Vice President JD Vance said Wednesday that pregnant women should follow the advice of their physician when deciding whether or not to take Tylenol, striking a different tone after President Donald Trump strongly discouraged its use.
“What I took from the president’s announcement and also the CDC’s recommendations here is we just have to be careful,” Vance said during a NewsNation interview. “We know that some of these medications have side effects. We know that even despite those side effects, sometimes they’re necessary. So my guidance to pregnant women would be very simple, which is: Follow your doctor.”
“Ultimately, whether you should take something is very context-specific, and that’s why I think you should lean on your doctor,” he added.
Trump on Monday advised pregnant women against using Tylenol, which contains the active ingredient acetaminophen, citing unproven claims about the painkiller being linked to autism in children. He made the remarks at a White House press event alongside Health and Human Services Secretary Robert F. Kennedy Jr.
Trump urged pregnant women to “fight like hell” not to take the painkiller, which is one of a few available to pregnant women to alleviate pain or fever, “unless medically necessary.”
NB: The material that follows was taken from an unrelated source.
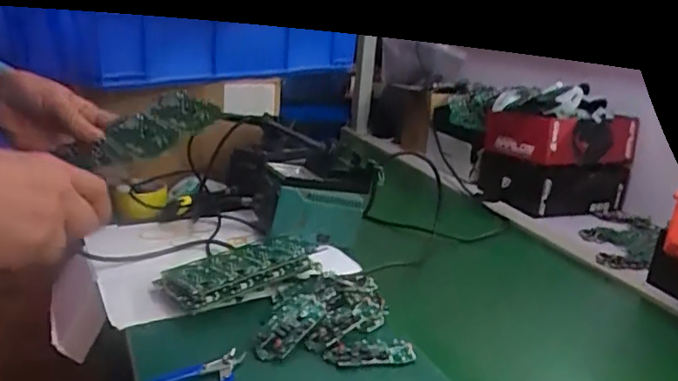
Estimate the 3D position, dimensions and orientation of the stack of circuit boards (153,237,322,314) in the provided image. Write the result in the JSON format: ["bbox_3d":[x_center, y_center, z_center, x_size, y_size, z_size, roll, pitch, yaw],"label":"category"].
[{"bbox_3d":[-0.129,0.105,0.768,0.194,0.048,0.092,-8,22,-34],"label":"stack of circuit boards"}]

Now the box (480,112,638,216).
[{"bbox_3d":[0.447,-0.070,1.213,0.251,0.184,0.169,-2,19,-19],"label":"box"}]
“If you can’t tough it out, if you can’t do it, that’s what you’d have to do. You’ll take a Tylenol, but it’ll be very sparingly. Can be something that’s very dangerous to the woman’s health, in other words, a fever that’s very, very dangerous, and ideally, a doctor’s decision, because I think you shouldn’t take it and you shouldn’t take it during the entire pregnancy,” Trump said.
He also said: “Don’t take it. There’s there’s no downside in not taking it.”
Steven J. Fleischman, the president of the American College of Obstetricians and Gynecologists, criticized Trump’s announcement in a statement this week, saying it was “not backed by the full body of scientific evidence and dangerously simplifies the many and complex causes of neurologic challenges in children.”
Research on the subject has not concluded that using acetaminophen during pregnancy causes neurodevelopmental disorders in children, Fleischman added. He noted that two recent studies, including one published last year by the Journal of the American Medical Association, “found no significant associations between use of acetaminophen during pregnancy and children’s risk of autism, ADHD, or intellectual disability.”
Former President Barack Obama also weighed in Wednesday on Trump’s Tylenol remarks.
“That undermines public health,” Obama told historian David Olusoga during an interview in London. “The degree to which that can do harm to women who are pregnant. The degree to which that creates anxiety for parents who do have children who are autistic, which, by the way, itself, is subject to a spectrum.”
“All of that is violence against the truth. And that’s why, by the way, the way, it is important for those who believe in the truth and believe in science to also examine truth when it is inconvenient for us,” he added.